Records from a data collection
________________

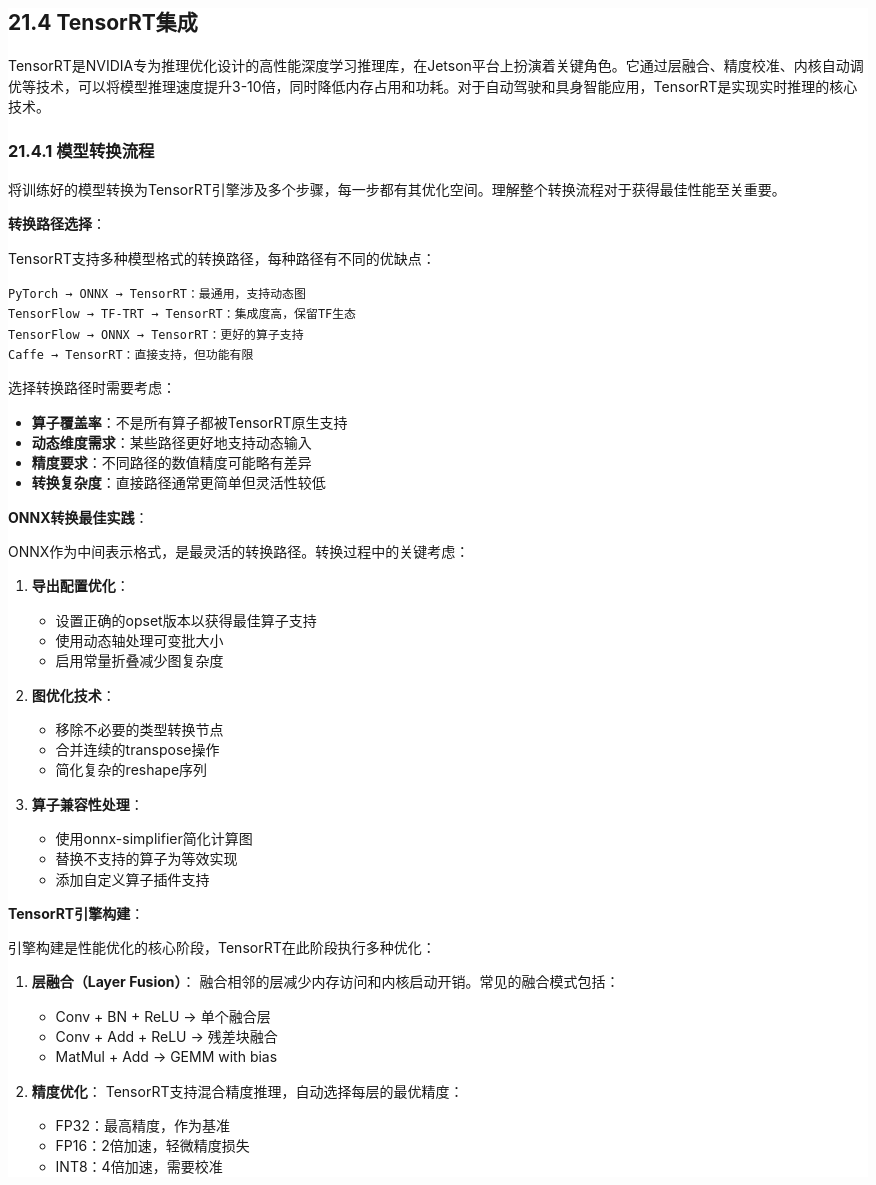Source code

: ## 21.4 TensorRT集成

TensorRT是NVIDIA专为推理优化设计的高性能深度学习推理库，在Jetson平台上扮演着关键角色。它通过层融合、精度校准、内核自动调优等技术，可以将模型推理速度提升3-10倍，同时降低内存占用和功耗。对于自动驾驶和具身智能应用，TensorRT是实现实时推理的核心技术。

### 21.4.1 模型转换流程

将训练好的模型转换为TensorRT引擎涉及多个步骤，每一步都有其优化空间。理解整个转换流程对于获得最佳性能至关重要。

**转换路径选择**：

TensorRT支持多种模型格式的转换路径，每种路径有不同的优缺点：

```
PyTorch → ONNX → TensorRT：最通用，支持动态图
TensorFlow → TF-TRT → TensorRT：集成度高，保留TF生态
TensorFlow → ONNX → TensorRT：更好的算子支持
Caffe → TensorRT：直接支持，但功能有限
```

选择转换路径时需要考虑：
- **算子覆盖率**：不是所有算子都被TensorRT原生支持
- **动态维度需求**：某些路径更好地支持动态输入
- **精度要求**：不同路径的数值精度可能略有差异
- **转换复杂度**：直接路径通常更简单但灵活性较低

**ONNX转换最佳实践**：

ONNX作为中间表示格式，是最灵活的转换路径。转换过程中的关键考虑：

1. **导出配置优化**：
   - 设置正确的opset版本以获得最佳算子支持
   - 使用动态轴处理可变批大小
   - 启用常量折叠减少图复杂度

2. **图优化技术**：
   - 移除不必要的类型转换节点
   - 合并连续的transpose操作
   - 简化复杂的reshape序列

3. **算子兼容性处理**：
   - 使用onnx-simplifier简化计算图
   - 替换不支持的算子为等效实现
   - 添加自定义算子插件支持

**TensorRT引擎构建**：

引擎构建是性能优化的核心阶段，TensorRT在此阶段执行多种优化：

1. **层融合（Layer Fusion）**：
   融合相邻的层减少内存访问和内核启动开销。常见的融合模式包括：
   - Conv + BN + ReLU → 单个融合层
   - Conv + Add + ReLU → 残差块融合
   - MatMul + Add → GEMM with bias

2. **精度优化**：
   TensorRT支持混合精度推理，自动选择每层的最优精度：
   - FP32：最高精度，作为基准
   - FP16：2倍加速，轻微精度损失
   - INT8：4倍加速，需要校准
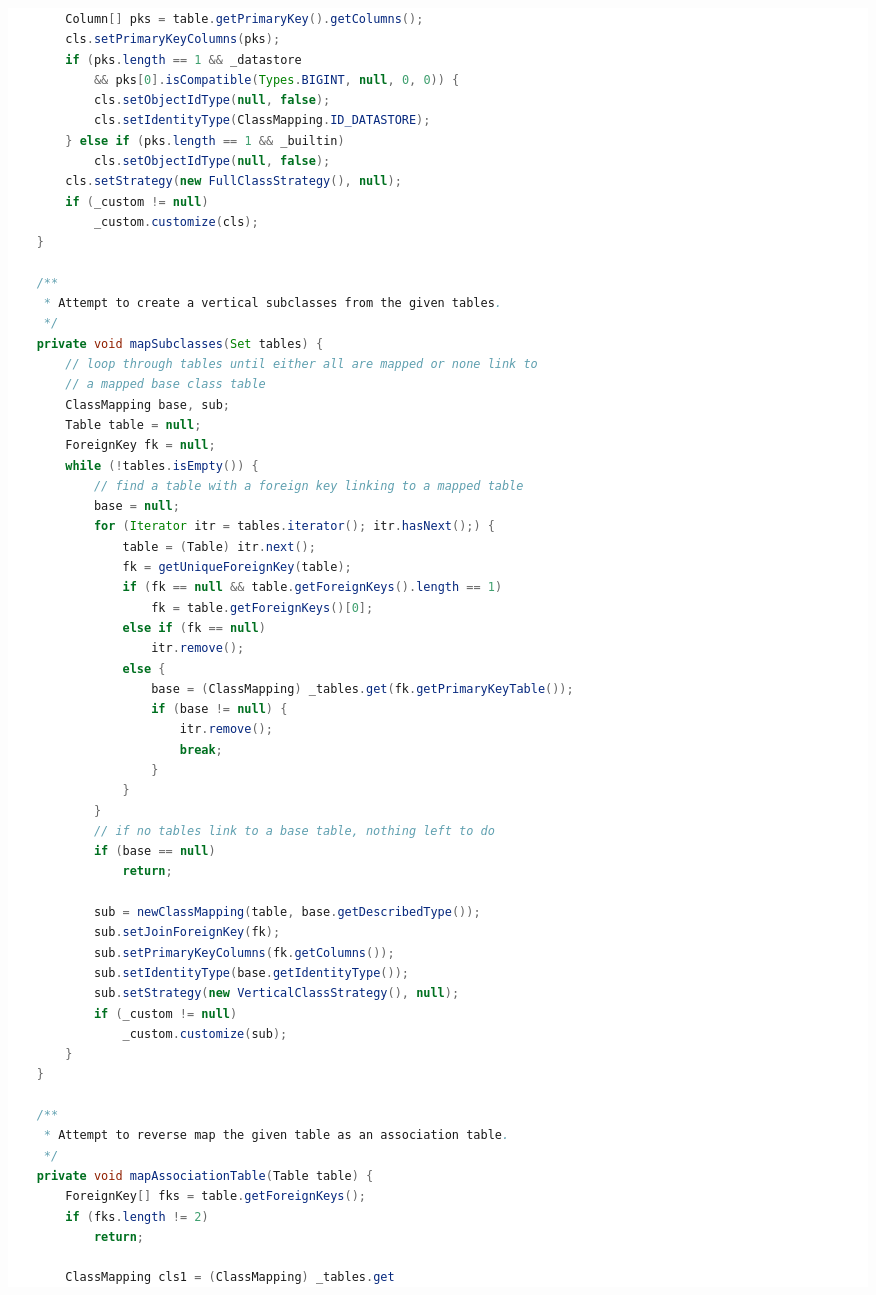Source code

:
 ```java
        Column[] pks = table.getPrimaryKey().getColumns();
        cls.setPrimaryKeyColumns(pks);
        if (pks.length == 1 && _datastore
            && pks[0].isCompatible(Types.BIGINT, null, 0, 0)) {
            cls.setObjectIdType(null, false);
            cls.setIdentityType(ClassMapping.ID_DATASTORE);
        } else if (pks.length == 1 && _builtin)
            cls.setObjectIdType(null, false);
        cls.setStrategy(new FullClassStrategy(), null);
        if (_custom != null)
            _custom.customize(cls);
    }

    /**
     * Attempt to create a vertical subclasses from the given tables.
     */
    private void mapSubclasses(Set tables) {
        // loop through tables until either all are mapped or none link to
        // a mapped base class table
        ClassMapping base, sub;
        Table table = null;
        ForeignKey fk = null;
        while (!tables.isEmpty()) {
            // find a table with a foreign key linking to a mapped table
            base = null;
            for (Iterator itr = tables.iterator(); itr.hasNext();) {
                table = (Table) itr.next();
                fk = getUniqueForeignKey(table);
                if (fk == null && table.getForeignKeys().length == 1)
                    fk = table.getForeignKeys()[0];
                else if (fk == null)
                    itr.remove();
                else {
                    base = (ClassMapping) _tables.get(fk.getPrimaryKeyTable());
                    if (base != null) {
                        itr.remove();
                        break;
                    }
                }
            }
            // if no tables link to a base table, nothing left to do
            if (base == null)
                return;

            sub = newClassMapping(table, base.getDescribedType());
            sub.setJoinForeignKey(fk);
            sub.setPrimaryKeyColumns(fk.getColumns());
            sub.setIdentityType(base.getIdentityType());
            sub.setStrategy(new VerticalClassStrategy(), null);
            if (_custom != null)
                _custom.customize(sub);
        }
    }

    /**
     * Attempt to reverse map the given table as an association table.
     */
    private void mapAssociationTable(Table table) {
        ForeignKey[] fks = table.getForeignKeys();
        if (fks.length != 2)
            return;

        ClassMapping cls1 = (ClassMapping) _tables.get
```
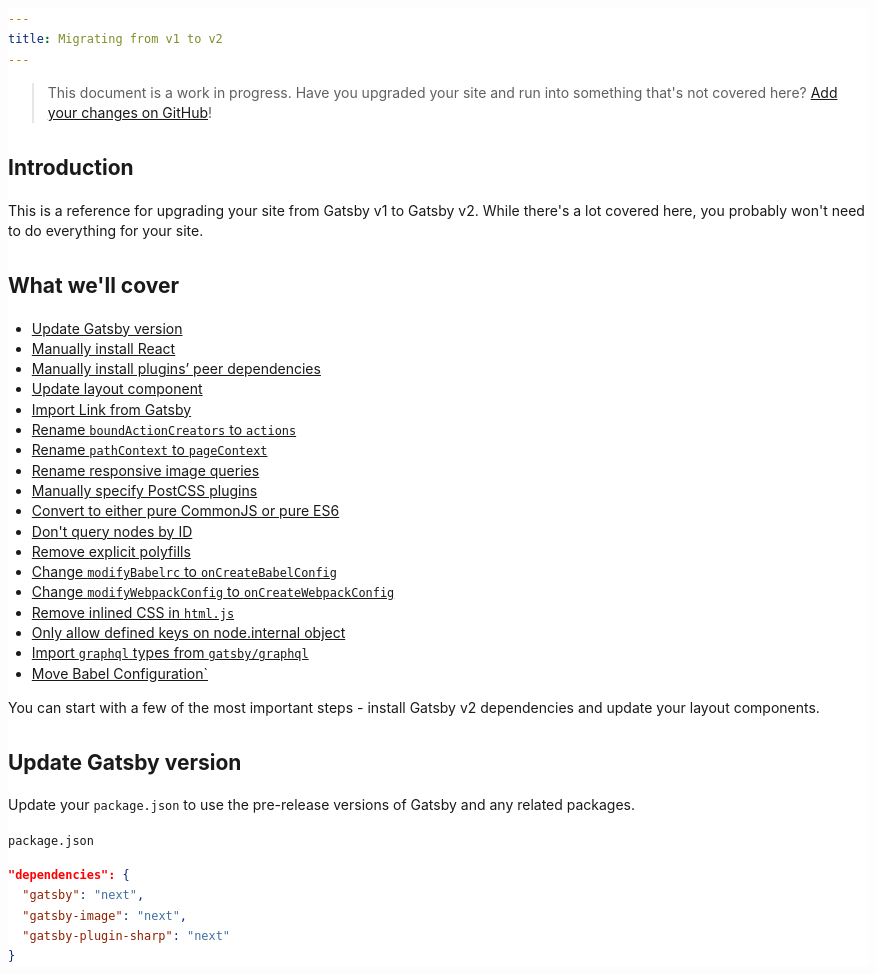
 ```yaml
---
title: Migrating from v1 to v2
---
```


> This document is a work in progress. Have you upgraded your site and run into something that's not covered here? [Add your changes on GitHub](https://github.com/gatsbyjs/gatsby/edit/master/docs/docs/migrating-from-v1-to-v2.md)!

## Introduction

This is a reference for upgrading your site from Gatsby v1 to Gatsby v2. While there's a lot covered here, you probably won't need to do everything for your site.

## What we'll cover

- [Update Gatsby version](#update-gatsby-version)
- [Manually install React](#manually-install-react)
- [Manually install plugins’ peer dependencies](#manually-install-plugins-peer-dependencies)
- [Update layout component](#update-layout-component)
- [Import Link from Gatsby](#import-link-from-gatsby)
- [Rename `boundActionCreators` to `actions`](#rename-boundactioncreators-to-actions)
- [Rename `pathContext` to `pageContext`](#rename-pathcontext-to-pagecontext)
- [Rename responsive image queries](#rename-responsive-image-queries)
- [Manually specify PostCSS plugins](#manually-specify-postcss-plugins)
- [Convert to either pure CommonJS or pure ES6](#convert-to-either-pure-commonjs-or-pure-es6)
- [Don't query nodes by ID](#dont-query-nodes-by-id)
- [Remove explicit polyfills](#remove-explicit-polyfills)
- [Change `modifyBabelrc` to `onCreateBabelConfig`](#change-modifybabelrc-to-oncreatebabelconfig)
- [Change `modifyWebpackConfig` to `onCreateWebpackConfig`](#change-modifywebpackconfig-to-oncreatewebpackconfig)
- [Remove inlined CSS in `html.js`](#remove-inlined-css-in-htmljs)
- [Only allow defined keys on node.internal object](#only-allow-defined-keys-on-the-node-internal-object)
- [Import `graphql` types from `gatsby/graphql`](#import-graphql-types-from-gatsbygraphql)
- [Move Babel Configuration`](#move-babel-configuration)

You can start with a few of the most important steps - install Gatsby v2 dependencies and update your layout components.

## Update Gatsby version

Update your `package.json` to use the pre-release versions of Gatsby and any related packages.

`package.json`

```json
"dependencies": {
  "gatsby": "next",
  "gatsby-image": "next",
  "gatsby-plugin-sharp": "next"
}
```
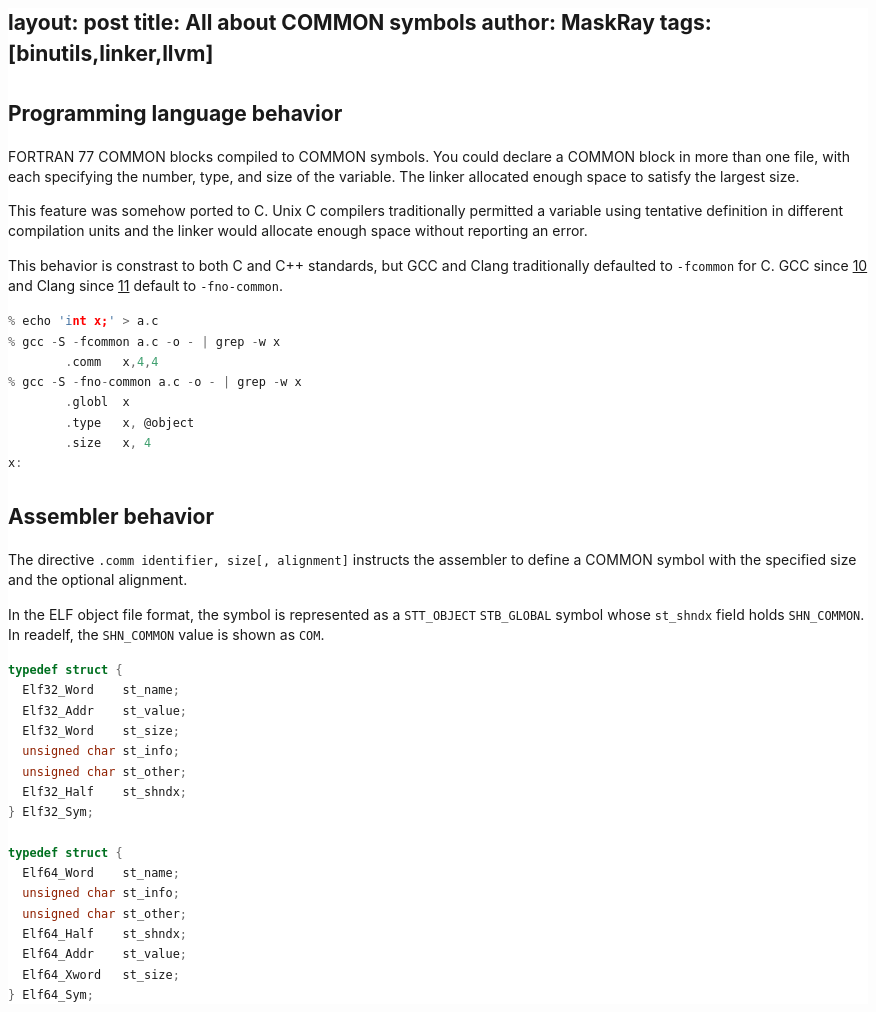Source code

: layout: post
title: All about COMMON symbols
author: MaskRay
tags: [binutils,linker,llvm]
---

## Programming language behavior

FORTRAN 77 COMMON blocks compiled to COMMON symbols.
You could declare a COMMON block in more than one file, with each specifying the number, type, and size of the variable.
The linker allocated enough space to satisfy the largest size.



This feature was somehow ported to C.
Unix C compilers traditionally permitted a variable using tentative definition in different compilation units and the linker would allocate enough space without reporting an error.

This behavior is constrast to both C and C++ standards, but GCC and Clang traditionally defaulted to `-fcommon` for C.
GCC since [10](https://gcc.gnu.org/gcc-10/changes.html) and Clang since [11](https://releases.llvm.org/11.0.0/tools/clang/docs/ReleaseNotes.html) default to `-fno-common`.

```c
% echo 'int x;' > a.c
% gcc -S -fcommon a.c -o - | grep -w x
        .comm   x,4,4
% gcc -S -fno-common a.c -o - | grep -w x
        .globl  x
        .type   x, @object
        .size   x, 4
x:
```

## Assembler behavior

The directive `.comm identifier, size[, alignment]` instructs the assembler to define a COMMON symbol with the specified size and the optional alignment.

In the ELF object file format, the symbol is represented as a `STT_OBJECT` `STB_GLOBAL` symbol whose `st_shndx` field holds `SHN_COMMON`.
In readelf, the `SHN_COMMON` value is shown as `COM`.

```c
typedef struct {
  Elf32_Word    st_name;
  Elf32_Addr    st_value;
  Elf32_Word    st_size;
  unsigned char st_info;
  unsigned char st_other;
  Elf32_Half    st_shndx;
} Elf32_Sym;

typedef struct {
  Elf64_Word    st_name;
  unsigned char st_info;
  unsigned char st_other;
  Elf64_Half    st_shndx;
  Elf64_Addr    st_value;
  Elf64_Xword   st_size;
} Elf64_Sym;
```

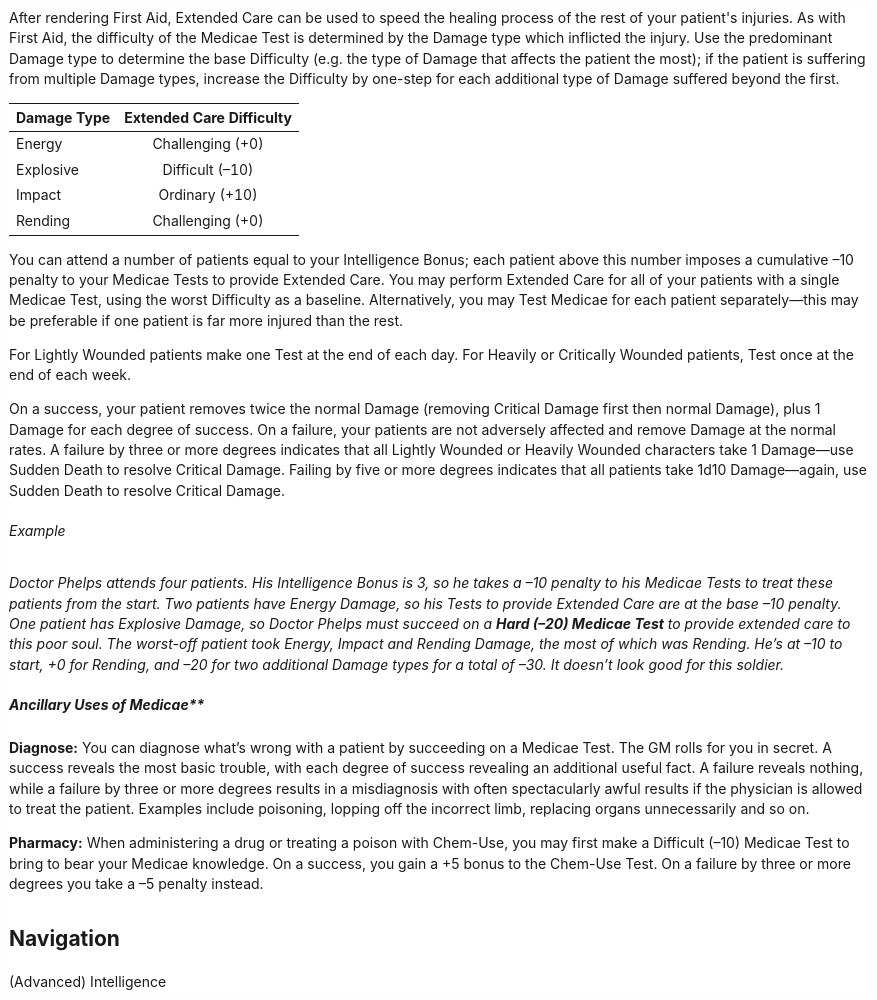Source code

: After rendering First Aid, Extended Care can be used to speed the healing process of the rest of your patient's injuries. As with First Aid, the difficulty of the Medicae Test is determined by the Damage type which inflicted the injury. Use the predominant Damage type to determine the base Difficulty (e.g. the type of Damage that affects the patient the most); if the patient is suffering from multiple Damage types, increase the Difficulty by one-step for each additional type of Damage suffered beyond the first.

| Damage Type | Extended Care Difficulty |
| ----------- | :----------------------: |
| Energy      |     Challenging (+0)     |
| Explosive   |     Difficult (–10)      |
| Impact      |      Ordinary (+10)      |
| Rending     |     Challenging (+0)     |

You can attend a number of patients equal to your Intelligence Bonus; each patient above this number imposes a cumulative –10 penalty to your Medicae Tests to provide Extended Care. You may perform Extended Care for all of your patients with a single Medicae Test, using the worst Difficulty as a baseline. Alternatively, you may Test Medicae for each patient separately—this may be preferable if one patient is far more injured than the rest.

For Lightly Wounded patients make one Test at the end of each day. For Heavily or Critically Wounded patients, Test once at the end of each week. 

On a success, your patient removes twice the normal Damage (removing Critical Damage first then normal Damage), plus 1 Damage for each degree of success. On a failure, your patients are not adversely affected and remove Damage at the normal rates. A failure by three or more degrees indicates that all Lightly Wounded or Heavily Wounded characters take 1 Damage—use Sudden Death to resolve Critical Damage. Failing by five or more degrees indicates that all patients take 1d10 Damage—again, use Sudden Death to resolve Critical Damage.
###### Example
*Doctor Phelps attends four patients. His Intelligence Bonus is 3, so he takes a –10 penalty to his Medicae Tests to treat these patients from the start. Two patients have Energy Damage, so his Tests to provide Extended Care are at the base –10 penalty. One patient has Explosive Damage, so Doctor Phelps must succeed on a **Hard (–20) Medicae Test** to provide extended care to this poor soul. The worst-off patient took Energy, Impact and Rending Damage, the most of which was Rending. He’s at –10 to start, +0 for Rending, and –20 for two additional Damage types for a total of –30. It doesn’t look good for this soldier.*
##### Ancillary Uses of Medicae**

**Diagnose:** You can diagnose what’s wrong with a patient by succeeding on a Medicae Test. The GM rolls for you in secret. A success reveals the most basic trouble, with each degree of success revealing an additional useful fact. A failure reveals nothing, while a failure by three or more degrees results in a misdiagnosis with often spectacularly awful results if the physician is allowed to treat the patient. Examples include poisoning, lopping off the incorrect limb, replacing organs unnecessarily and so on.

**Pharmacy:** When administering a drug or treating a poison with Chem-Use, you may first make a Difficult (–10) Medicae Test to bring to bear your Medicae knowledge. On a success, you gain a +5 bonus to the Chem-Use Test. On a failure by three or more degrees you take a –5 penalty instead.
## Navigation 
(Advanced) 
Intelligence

________________

Work to complete: Take every line from the data above that holds "mapped" and copy it out.

Response area:
        // loop through tables until either all are mapped or none link to
        // a mapped base class table
            // find a table with a foreign key linking to a mapped table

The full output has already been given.